Regulations on TABD?s early warning hit-list include: (1) a proposed cutting-edge environmental law that would require electrical and electronic equipment manufacturers and distributors to recycle and reduce waste; (2) a European proposal to accelerate the phase-out of ozone-depleting hydrofluorocarbons (HFCs) used in refrigerators; and (3) a proposed ban on animal testing for cosmetic products. More recently, U.S. auto safety regulations and EU legislation on transmissible spongiform encephalopathy (TSEs) also have been discussed.

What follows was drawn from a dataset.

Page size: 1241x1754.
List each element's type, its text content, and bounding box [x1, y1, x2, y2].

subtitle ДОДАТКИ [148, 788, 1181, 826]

These suggestions are whispered by the TABD into government ears and move into the U.S./EU “early warning” system. No consumers, environmentalists or members of the public at large are consulted along the way, and information about these discussions is very hard to obtain. When the “early warning” system was first discussed, the governments said they would welcome input from consumer groups. Not only have we not been consulted, but governments have repeatedly refused to give us — or have long delayed giving us — lists of “early warning” items discussed between the governments. But just late yesterday, the U.S. Trade Representative gave us the most recent TABD hit list of “offending” proposed regulations, which we are releasing today.

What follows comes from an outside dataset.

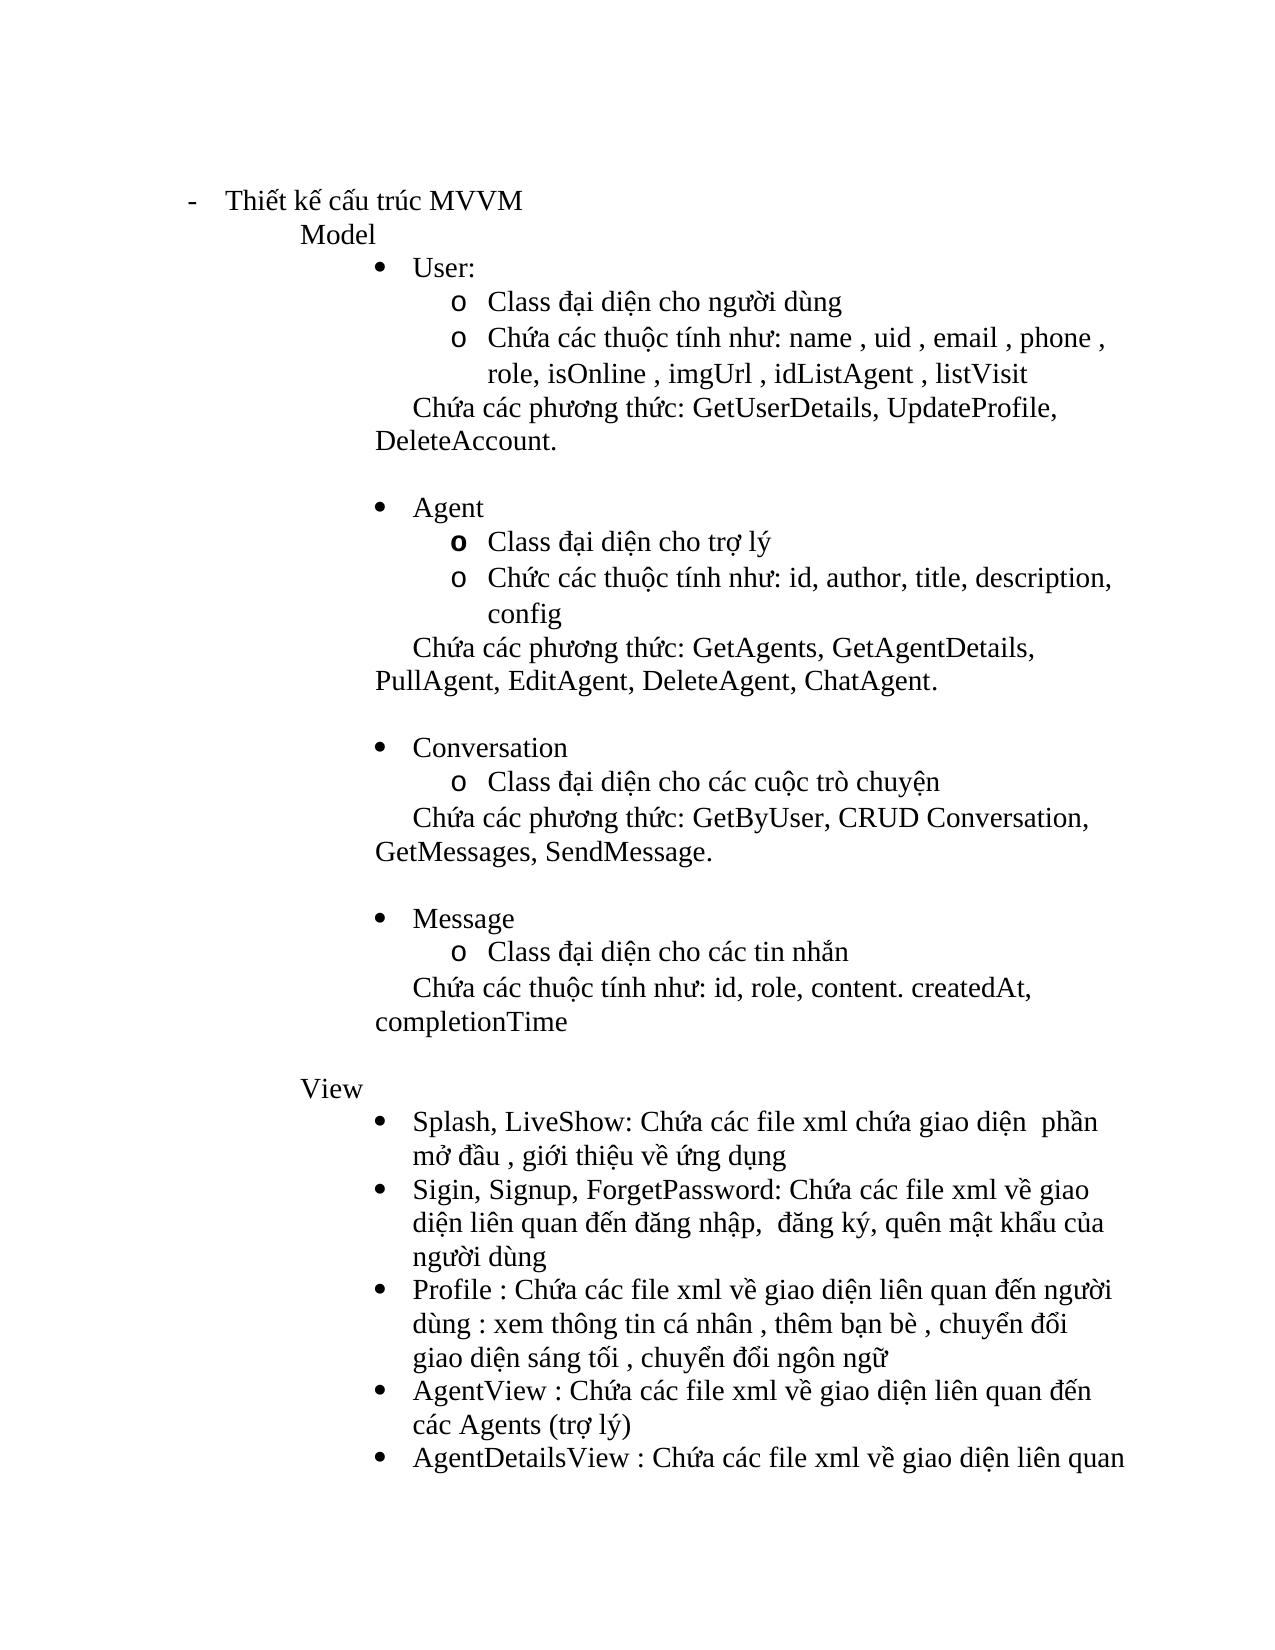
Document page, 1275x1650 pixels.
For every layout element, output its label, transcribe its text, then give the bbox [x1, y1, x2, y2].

Today, the Transatlantic Consumer Dialogue calls upon the governments to do the following:
1) Make these conversations public by posting the “early warning” items in the Federal Register or on a special for Web page to solicit comment from interested parties and the public.

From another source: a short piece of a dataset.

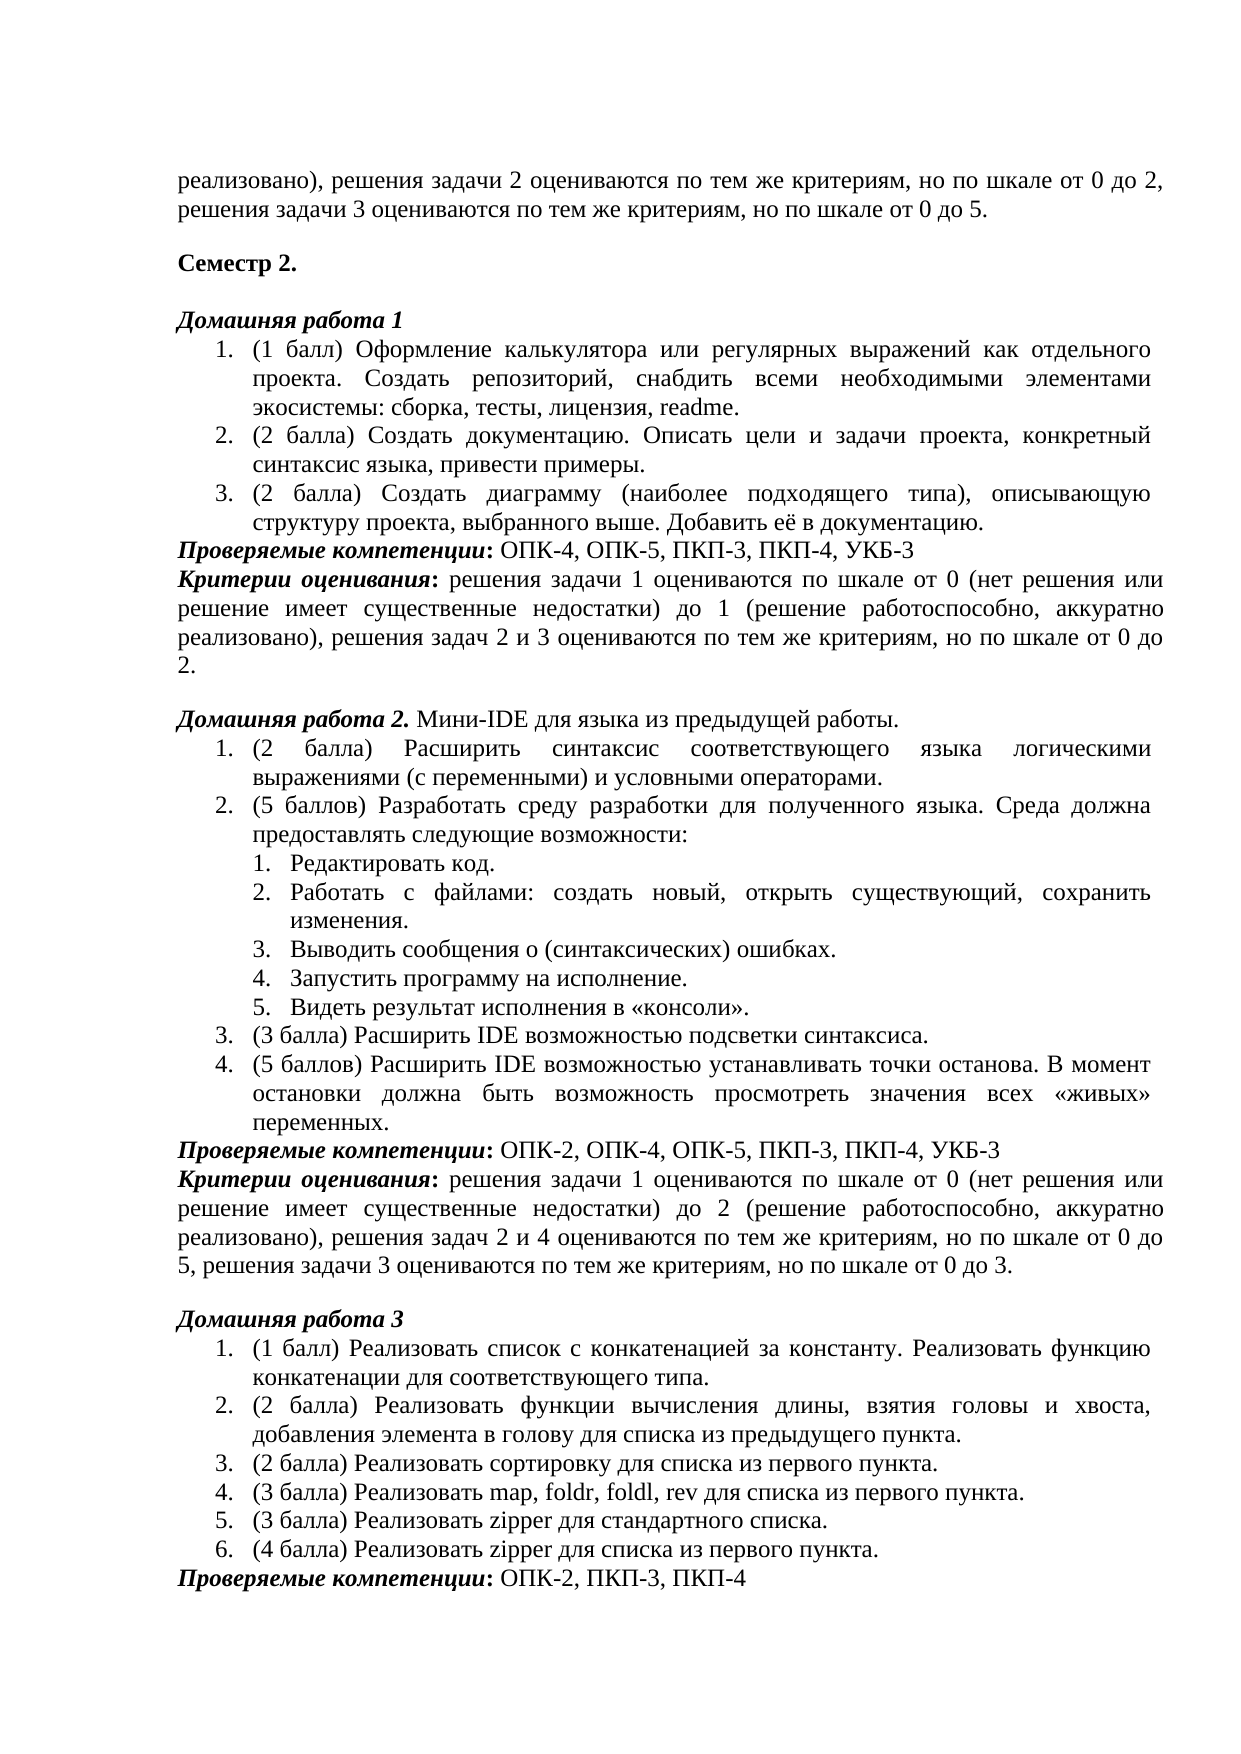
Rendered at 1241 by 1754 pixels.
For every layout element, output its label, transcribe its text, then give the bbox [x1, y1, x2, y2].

2) Limit the discussions to true trade barriers. Governments should not allow nondiscriminatory public health and safety measures to be the topic of “early warning” discussions or WTO disputes.
3) Consult the TACD about all “early warning” discussions involving consumer, health or environmental matters.
4) Institute a “Consumer Participation System” to foster genuine regulatory cooperation, which eliminates the secrecy of the trade realm from this discussion and allows regulators on both sides of the Atlantic to learn from each other directly, cooperate on emerging issues and public health threats, and ensure the highest standards of consumer and environmental protection. The TACD is prepared to assist the governments in designing such a system. They can start by cooperating on the issue of antibiotics, which Jim Murray will address next.
Before the now famous WTO meeting in Seattle two years ago, the public was generally unaware of the effects the global trade system had on consumer protection and public health. But with each international dispute and each protest, they have become more aware of anti-democratic trade measures such as Fast Track votes in Congress or secret dealings with businesses to bury consumer protections.
The modest requests we make today will facilitate an effective acknowledgment of the rights of the American public to be informed and able to participate in setting the agenda for their own protection. We urge the government officials to act affirmatively, in the public?s best interests, and let consumers in on the dialogue, rather than listening solely to corporations.
*This statement was delivered at a press briefing held by the Transatlantic Consumer Dialogue. Public Citizen sits on the steering committee of the TACD.